Nonostante la prosperità e le fiorenti condizioni che vediamo, c’è una assenza totale dell’ideale. La mente di molte persone sembra essere focalizzata su una sola cosa: la lotta della vita. Milioni di persone sono alacremente occupate, fisicamente e mentalmente, in ogni attimo del giorno e della notte a raccogliere ricchezza o tesori, la cui vera natura è quella di passare da una mano all’altra. Finché li tengono in loro possesso, c’è una sorta di ebbrezza; quando li perdono, non c’è nulla a cui rimanere aggrappati. Questo ha reso la gente più avida nella lotta della vita materiale. Oggi è considerato più pratico chi è più capace di salvaguardare i propri interessi a proprio vantaggio. Lo stesso è vero per le nazioni: ognuna agisce per il proprio interesse. In qualsiasi nazione il personaggio del momento non è chi cerca di impegnarsi per il benessere dell’umanità, ma chi difende esclusivamente gli interessi del suo partito, della sua comunità, o della sua nazione. Il patriottismo può essere una virtù soltanto quando è usato come un trampolino di lancio verso la fratellanza universale. Può essere giustificabile soltanto se lo si fa diventare uno strumento per conservare le forze allo scopo di lavorare per il benessere di tutti. Ma oggi il patriottismo è diventato una serratura sul cuore, affinché nessuno straniero, ma soltanto chi appartiene alla propria genia, possa essere ammesso in una nazione. 

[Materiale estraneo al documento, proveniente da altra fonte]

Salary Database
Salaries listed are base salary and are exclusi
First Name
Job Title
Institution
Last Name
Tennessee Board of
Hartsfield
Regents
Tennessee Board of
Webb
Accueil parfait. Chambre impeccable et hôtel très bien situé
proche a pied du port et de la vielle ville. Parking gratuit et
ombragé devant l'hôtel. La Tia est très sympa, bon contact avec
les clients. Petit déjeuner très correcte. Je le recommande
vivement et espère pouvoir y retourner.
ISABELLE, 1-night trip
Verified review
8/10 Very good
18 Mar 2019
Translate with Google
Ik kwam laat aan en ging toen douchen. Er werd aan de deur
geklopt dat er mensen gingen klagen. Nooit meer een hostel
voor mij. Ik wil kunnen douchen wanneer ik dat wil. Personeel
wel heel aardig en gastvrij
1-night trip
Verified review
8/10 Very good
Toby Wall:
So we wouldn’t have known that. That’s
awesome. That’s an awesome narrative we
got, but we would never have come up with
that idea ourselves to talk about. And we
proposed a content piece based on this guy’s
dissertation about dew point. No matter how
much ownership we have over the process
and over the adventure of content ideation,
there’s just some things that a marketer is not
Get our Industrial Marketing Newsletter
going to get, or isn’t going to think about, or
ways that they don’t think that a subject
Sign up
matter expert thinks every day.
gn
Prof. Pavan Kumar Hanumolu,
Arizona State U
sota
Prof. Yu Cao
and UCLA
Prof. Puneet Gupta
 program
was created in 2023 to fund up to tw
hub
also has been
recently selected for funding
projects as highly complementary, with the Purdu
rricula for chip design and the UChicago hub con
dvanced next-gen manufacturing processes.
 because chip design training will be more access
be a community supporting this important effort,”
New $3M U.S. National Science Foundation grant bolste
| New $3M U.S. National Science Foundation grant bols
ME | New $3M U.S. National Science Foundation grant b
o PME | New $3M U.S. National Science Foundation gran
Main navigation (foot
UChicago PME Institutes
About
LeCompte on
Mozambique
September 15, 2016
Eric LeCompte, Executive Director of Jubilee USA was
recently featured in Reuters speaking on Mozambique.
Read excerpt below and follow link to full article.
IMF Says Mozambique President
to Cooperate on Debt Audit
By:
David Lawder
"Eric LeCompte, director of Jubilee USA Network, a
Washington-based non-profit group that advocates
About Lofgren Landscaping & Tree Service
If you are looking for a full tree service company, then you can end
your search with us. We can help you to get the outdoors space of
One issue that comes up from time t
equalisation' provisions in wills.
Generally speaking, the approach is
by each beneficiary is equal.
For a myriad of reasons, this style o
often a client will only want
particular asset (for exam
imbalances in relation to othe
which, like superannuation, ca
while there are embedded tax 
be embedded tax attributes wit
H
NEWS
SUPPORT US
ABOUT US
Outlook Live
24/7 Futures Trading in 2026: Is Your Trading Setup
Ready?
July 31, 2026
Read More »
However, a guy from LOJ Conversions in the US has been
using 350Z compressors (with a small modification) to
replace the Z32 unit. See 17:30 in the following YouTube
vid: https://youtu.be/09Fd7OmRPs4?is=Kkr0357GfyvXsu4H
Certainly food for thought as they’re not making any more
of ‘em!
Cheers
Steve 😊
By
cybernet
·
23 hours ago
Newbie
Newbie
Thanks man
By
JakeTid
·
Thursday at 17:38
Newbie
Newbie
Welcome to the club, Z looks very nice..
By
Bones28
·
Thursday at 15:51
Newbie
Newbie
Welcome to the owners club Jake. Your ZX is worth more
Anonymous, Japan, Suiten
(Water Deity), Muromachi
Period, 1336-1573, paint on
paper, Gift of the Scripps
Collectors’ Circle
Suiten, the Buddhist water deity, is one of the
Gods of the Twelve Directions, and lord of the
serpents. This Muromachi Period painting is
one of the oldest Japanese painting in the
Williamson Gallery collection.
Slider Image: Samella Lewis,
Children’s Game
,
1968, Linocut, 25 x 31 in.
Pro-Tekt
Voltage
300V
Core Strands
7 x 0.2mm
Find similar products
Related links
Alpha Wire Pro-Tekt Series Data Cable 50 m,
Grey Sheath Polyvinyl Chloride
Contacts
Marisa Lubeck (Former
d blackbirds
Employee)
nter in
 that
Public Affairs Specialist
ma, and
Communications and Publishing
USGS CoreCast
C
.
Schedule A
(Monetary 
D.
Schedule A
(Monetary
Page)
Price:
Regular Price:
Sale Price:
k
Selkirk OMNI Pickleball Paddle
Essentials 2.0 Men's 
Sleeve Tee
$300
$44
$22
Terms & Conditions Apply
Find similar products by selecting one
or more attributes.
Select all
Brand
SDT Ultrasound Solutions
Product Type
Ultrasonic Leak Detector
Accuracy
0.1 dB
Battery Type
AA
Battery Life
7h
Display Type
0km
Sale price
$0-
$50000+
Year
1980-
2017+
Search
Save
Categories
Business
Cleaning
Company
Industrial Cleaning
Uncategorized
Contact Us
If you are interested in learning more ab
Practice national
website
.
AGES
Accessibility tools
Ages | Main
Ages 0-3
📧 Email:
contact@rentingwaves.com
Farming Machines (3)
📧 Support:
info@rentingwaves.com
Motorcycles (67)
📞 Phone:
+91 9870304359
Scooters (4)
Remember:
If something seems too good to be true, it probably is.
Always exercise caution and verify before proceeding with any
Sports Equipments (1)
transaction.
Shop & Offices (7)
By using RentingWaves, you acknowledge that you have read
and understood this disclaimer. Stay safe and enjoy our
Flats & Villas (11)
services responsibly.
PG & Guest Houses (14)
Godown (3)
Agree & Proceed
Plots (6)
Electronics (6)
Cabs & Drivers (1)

Quello che manca nella cultura moderna, nell’arte, nella scienza, e nella vita sociale, politica ed economica, è l’ideale. L’ideale è il segreto del cielo sulla terra, e il mistero nascosto sia dietro l’umanità che dietro Dio. Gli esseri umani, nonostante tutti i loro averi nel mondo oggettivo, sono poveri in mancanza dell’ideale; questa povertà crea irritazione, conflitti, e disaccordi, causando così guerre e tragedie di ogni genere. 

La più grande necessità dell’umanità oggi è l’esplorazione della personalità umana per trovare ispirazione e potere latenti, e su questi costruire l’intera impalcatura della vita. 

La vita non è soltanto vivere, ma anche nobilitare se stessi e raggiungere quella perfezione che è l’innato desiderio dell’anima. La soluzione al problema odierno è che la consapevolezza dell’umanità possa essere risvegliata alla divinità dell’essere umano. Il senso profondo di tutte le religioni è la realizzazione dell’unica vita che culmina nel concetto di unità. È ad elevare l’umanità a questa consapevolezza che sono indirizzati gli sforzi del Movimento Sufi.

(1) Ndt: Murshid si riferisce( qui alla I Guerra Mondiale appena conclusasi).